Walking around shining like the sun. That is what it means to prepare God’s way – it means to be who we really are. The glory of God is revealed as we step onto the highway that God is preparing for God’s children.    

In our Advent course on Thursday, we looked at the passage in Romans 8 where Paul tells us that “the creation waits in eager expectation for the children of God to be revealed.” (Romans 8:19). The creation is waiting, eagerly, for us to realize that we are the daughters and sons of the living God and to start living that way. To start reflecting the glory of God in the righteousness and mercy we show, in the joy we share, in the astonishing knowledge that God loves us through and through.

Someone once told me that the guardian angel of St. Benedict’s is named Gloria. Isn’t that wonderful – to think that we are overlighted by an angelic being whose very name reflects God’s glory.

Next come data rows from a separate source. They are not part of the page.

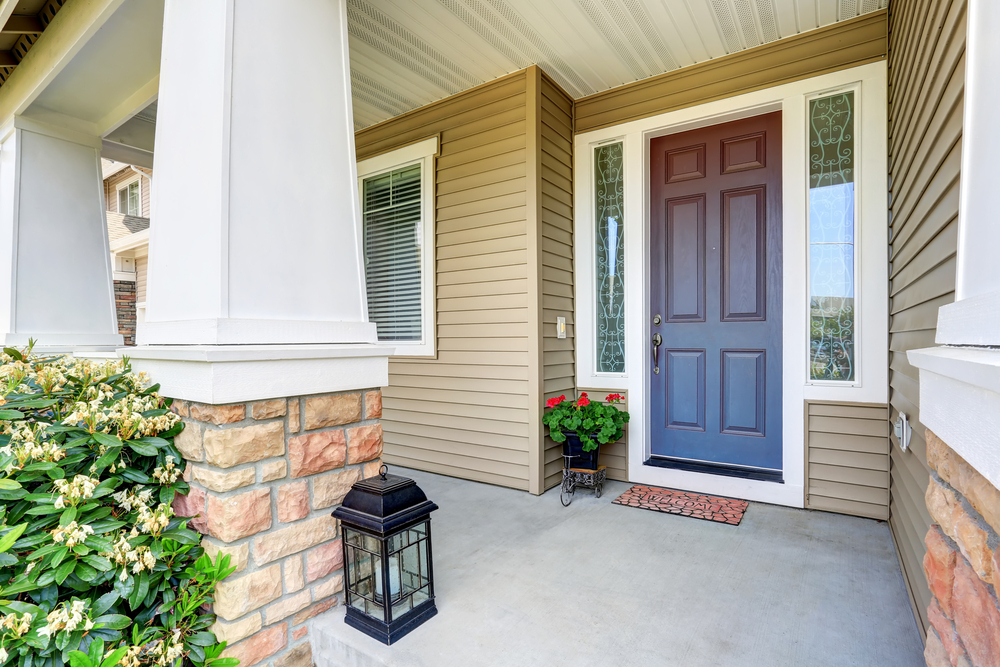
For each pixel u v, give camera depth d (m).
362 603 1.66
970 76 0.89
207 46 1.60
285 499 1.58
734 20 2.62
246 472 1.48
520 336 3.14
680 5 2.51
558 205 3.31
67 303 3.16
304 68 1.77
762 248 2.93
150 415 1.53
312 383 1.65
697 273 3.12
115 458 1.45
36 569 1.21
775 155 2.89
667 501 2.85
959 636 0.84
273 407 1.56
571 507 2.80
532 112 3.07
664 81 3.15
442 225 3.56
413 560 1.73
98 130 3.32
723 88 2.95
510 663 1.45
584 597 1.81
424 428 3.66
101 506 1.41
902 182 2.11
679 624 1.64
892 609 1.71
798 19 2.62
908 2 1.91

In our worship we glorify God as we praise God’s magnificence and beauty. Worship is an expression of our love and also a way in which we experience God’s love more directly. God’s glory is also God’s self-giving love. This is the underlying message of John’s gospel which describes Jesus’ life and his death as glorifying God (John 27: 1-5). 

It is all about God’s glory and reflecting that magnificence and beauty. Which is also all about worship. Which is also all about love.

Which brings us back to John the Baptizer because in order to become the people we are made to be, in order to show God’s image, we have to repent. We have to turn away from our self-centered ways and re-center ourselves in Christ. This process of repenting and re-centering is an ongoing journey because we are always being challenged. The more we allow the Holy Spirit to transform us, the more we listen to God’s word, the more we intentionally praise and glorify God, the more we find places in ourselves that need to be transformed. Places that need to be levelled. And then it is time again to offer the places of hurt, the unhealed places, the unholy places, to God.

Before I close, let me remind us that these Bible passages were not written for individuals but for the people of God, the whole society of Israel. It was the collective community that was to transform in such a way that it could show forth God’s glory. 

It is only too evident how far we are from showing God’s glory as a country, one nation under God. It is easy for us to turn away from the pain and the conflicts and individualize these readings, as I have done this morning. But as citizens of this world as well as citizens of heaven, we are called to work to create an equal and fair society where everyone can experience God’s mercy and righteousness, ‘Then the glory of the Lord shall be revealed, and all people shall see it together, for the mouth of the Lord has spoken.’

May God grant us the serenity to accept the things we cannot change, the strength and the courage to change the things we can, and the wisdom to know the difference.